# shotgun question!!!



## Feather Freeks (Jan 21, 2008)

this is for people who know what they're talking about! i'm looking at the new remington M887 nitro mag for waterfowl hunting this year.. any reviews would be appreciated, it's in my price range, and i want a pump! my main concern is if it jams or not.. THANK YOU!!!


----------



## jkolson (Mar 22, 2006)

No personal experience but I read a post on http://www.shotgunworld.com last night you may want to check out. Most wasn't good....
http://www.shotgunworld.com/bbs/viewtop ... 3&t=209944
u may want to check the "I love remingtons" section for more info


----------



## southdakbearfan (Oct 11, 2004)

I have read quite a few reviews and it would seem they would have been better off doing a few upgrades on the 870 express and increase quality a little there, than produce this piece of junk. Remington is really falling off rapidly and I fear they are taking the upper end of marlin with them, tinkering with some of the model 39 parts making them some sort of cast material instead of steel on the inside.

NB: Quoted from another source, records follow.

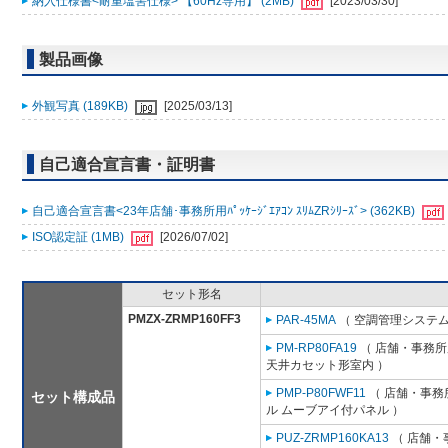
納入仕様書<耐重塩害仕様> 【60Hz専用】 (2MB)
[2023/03/30]
製品画像
外観写真 (189KB)
[2025/03/13]
自己適合宣言書・証明書
自己適合宣言書<23年店舗･事務所用ﾊﾟｯｹｰｼﾞｴｱｺﾝ ｽﾘﾑZRｼﾘｰｽﾞ> (362KB)
ISO認定証 (1MB)
[2026/07/02]
セット形名
PMZX-ZRMP160FF3
PAR-45MA
（ 空調管理システム
PM-RP80FA19
（ 店舗・事務所用
天井カセット形室内 ）
PMP-P80FWF11
（ 店舗・事務所
セット構成品
ル ムーブアイ付パネル ）
PUZ-ZRMP160KA13
（ 店舗・事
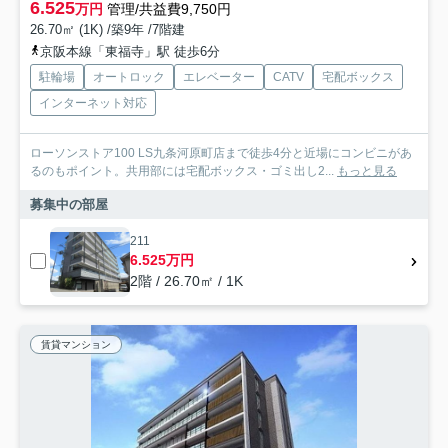
6.525
万円
管理/共益費9,750円
26.70㎡ (1K) /築9年 /7階建
京阪本線「東福寺」駅 徒歩6分
駐輪場
オートロック
エレベーター
CATV
宅配ボックス
インターネット対応
ローソンストア100 LS九条河原町店まで徒歩4分と近場にコンビニがあ
るのもポイント。共用部には宅配ボックス・ゴミ出し2...
もっと見る
募集中の部屋
211
6.525万円
2階 / 26.70㎡ / 1K
賃貸マンション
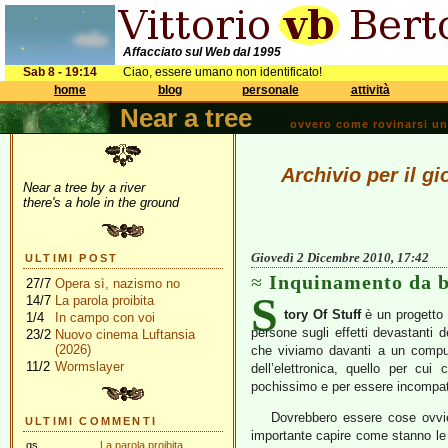
Affacciato sul Web dal 1995
Sab 8 - 19:14
Ciao, essere umano non identificato!
home
blog
personale
attività
Near a tree
ovvero come rovinarsi una 
Archivio per il g
Near a tree by a river
there's a hole in the ground
Giovedì 2 Dicembre 2010, 17:42
ULTIMI POST
Inquinamento da b
27/7
Opera sì, nazismo no
S
14/7
La parola proibita
tory Of Stuff
è un progetto d
1/4
In campo con voi
persone sugli effetti devastanti de
23/2
Nuovo cinema Luftansia
(2026)
che viviamo davanti a un comput
11/2
Wormslayer
dell’elettronica, quello per cu
pochissimo e per essere incompatibi
Dovrebbero essere cose ovvie
ULTIMI COMMENTI
importante capire come stanno le
gs
La parola proibita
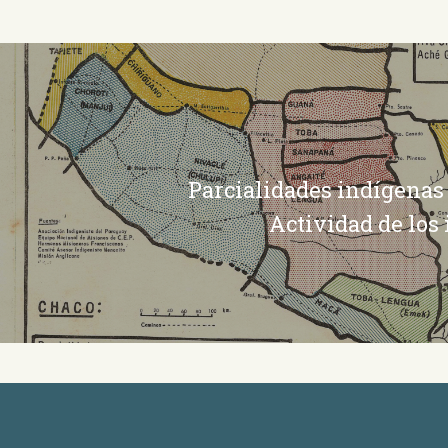
Parcialidades indígenas 
Actividad de los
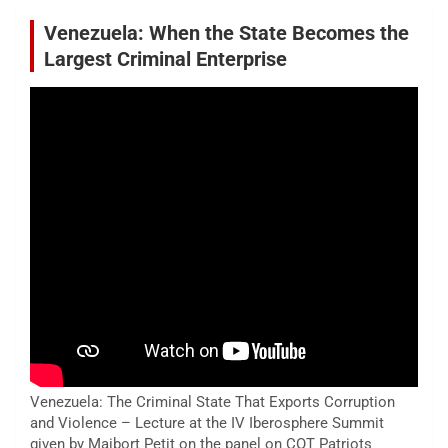
Venezuela: When the State Becomes the
Largest Criminal Enterprise
Venezuela: The Criminal State That Exports Corruption
and Violence – Lecture at the IV Iberosphere Summit
given by Maibort Petit on the panel on COT Patriots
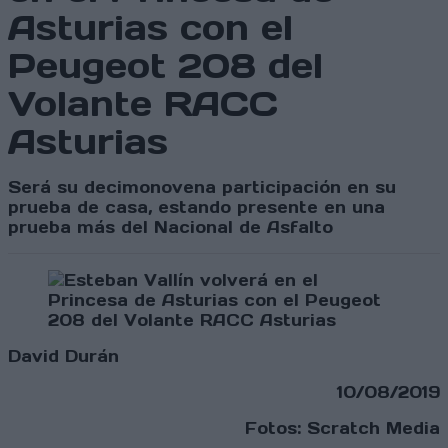
Asturias con el
Peugeot 208 del
Volante RACC
Asturias
Será su decimonovena participación en su
prueba de casa, estando presente en una
prueba más del Nacional de Asfalto
David Durán
10/08/2019
Fotos: Scratch Media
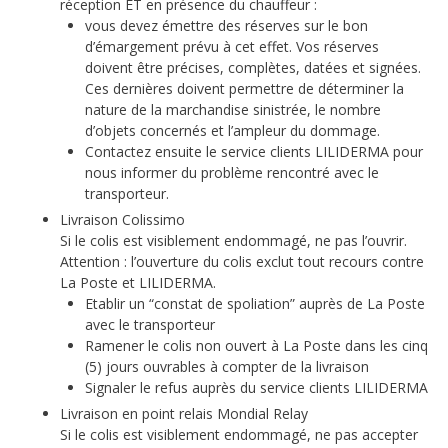
réception ET en présence du chauffeur :
vous devez émettre des réserves sur le bon
d’émargement prévu à cet effet. Vos réserves
doivent être précises, complètes, datées et signées.
Ces dernières doivent permettre de déterminer la
nature de la marchandise sinistrée, le nombre
d’objets concernés et l’ampleur du dommage.
Contactez ensuite le service clients LILIDERMA pour
nous informer du problème rencontré avec le
transporteur.
Livraison Colissimo
Si le colis est visiblement endommagé, ne pas l’ouvrir.
Attention : l’ouverture du colis exclut tout recours contre
La Poste et LILIDERMA.
Etablir un “constat de spoliation” auprès de La Poste
avec le transporteur
Ramener le colis non ouvert à La Poste dans les cinq
(5) jours ouvrables à compter de la livraison
Signaler le refus auprès du service clients LILIDERMA
Livraison en point relais Mondial Relay
Si le colis est visiblement endommagé, ne pas accepter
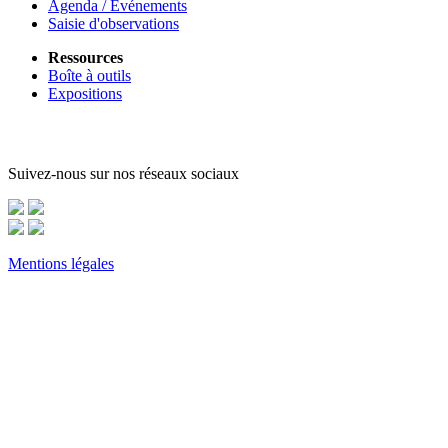
Agenda / Événements
Saisie d'observations
Ressources
Boîte à outils
Expositions
Suivez-nous sur nos réseaux sociaux
Mentions légales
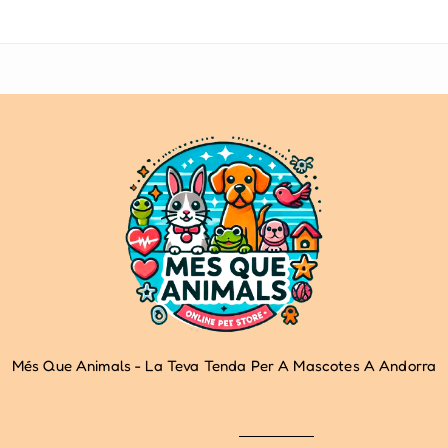
Més Que Animals - La Teva Tenda Per A Mascotes A Andorra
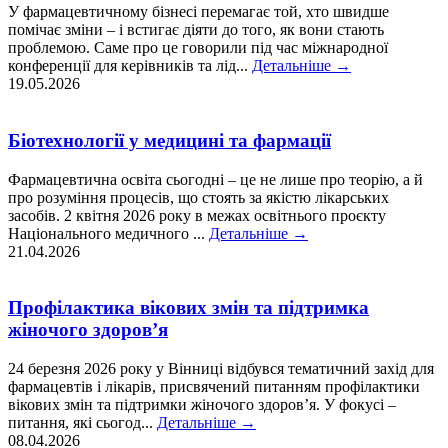
У фармацевтичному бізнесі перемагає той, хто швидше
помічає зміни – і встигає діяти до того, як вони стають
проблемою. Саме про це говорили під час міжнародної
конференції для керівників та лід...
Детальніше
→
19.05.2026
Біотехнології у медицині та фармації
Фармацевтична освіта сьогодні – це не лише про теорію, а й
про розуміння процесів, що стоять за якістю лікарських
засобів. 2 квітня 2026 року в межах освітнього проєкту
Національного медичного ...
Детальніше
→
21.04.2026
Профілактика вікових змін та підтримка
жіночого здоров’я
24 березня 2026 року у Вінниці відбувся тематичний захід для
фармацевтів і лікарів, присвячений питанням профілактики
вікових змін та підтримки жіночого здоров’я. У фокусі –
питання, які сьогод...
Детальніше
→
08.04.2026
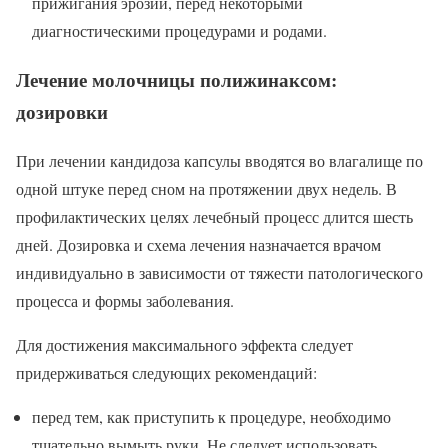
прижигания эрозий, перед некоторыми
диагностическими процедурами и родами.
Лечение молочницы полижинаксом:
дозировки
При лечении кандидоза капсулы вводятся во влагалище по
одной штуке перед сном на протяжении двух недель. В
профилактических целях лечебный процесс длится шесть
дней. Дозировка и схема лечения назначается врачом
индивидуально в зависимости от тяжести патологического
процесса и формы заболевания.
Для достижения максимального эффекта следует
придерживаться следующих рекомендаций:
перед тем, как приступить к процедуре, необходимо
тщательно вымыть руки. Не следует использовать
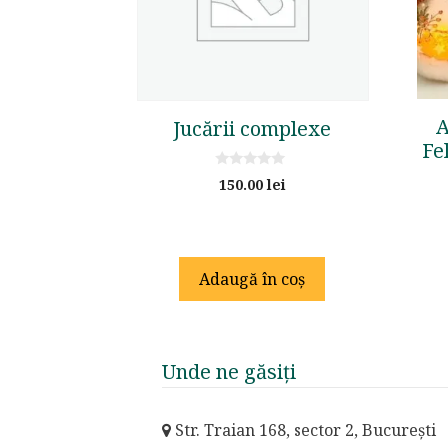
A
Jucării complexe
Fe
0
150.00
lei
o
u
t
o
f
5
Adaugă în coș
Unde ne găsiți
Str. Traian 168, sector 2, București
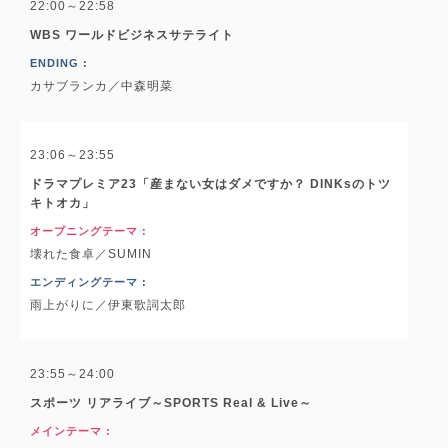
22:00～22:58
WBS ワールドビジネスサテライト
ENDING :
カサブランカ／中森明菜
23:06～23:55
ドラマプレミア23「産まない女はダメですか？ DINKsのトツ
キトオカ」
オープニングテーマ :
壊れた食卓／SUMIN
エンディングテーマ :
雨上がりに／伊東歌詞太郎
23:55～24:00
スポーツ リアライブ～SPORTS Real & Live～
メインテーマ :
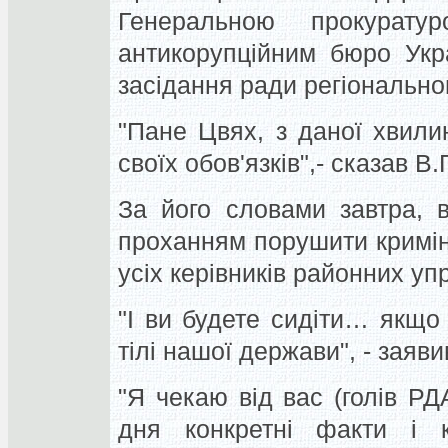
Генеральною прокурату
антикорупційним бюро Укр
засідання ради регіонально
"Пане Цвях, з даної хвили
своїх обов'язків",- сказав В
За його словами завтра, 
проханням порушити кримін
усіх керівників районних уп
"І ви будете сидіти… якщо
тілі нашої держави", - заяв
"Я чекаю від вас (голів РД
дня конкретні факти і к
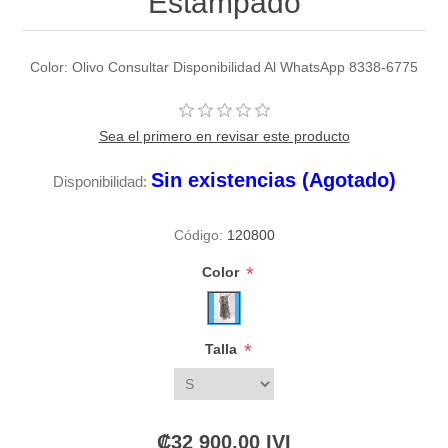
Estampado
Color: Olivo Consultar Disponibilidad Al WhatsApp 8338-6775
Sea el primero en revisar este producto
Sin existencias (Agotado)
Disponibilidad:
Código:
120800
*
Color
*
Talla
₡32 900,00 IVI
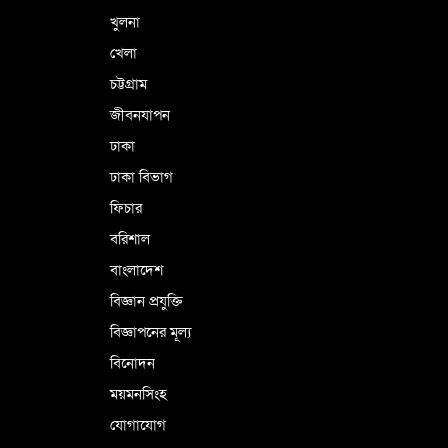
খুলনা
খেলা
চট্টগ্রাম
জীবনযাপন
ঢাকা
ঢাকা বিভাগ
ফিচার
বরিশাল
বাংলাদেশ
বিজ্ঞান প্রযুক্তি
বিজ্ঞাপনের মূল্য
বিনোদন
ময়মনসিংহ
যোগাযোগ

It seems like most gunmakers go through this, come up with something great, then cheapen up the line to increase profits, which in time turns people off, only to need to increase quality to get them back, thus the cycle begins again.


----------



## mgemmill (Feb 14, 2010)

If it were me , i would find a 870 Magnum. You can use it for a boat oar, shoot ducks, and oar back out !!!!


----------



## Unrated (Feb 27, 2010)

This is not a very good gun according to all the reviews I've read, I would look at the 870 if it has to be a Remington. But I would also look at the Bennelli Nova or the Mossberg 835. The Rem 870 & the Moss 835 have been around for years and have a track record of reliability. Good luck in your search!! :wink:


----------



## somdshootnet (Feb 16, 2010)

I have an 870 Express Magnum and for the life of me I can not keep the rust off of the parkerized coating. The gun is about 3-4 years old and it's a pain in the ***.


----------



## fullmetalone (Jul 12, 2009)

I have had an 887, and i liked the gun alot. I got rid of it because i wanted a gun that i could use for home defense/CQB (short barrel) and for hunting (long barrel,choke tubes) and at the time the 887 was only offered in 26in barrel. The gun shot nice and my only complaint about it was that it felt very large in my hands (im 6'0, 180) but it just didn't point well for me. See how it fits you, if you like it, buy it and don't worry about it jamming. Mine never did. BTW if you do get one, the first thing you should do is glue the front sight on.


----------



## Bob Aronsohn (Mar 21, 2005)

For the money Mosberg makes a good realiable pump gun. The Remington 870's are also hard to beat, the old Wing Master model pumped a lot slicker than the Express model in my opinion. Either way you can't go wrong!

Bob Aronsohn


----------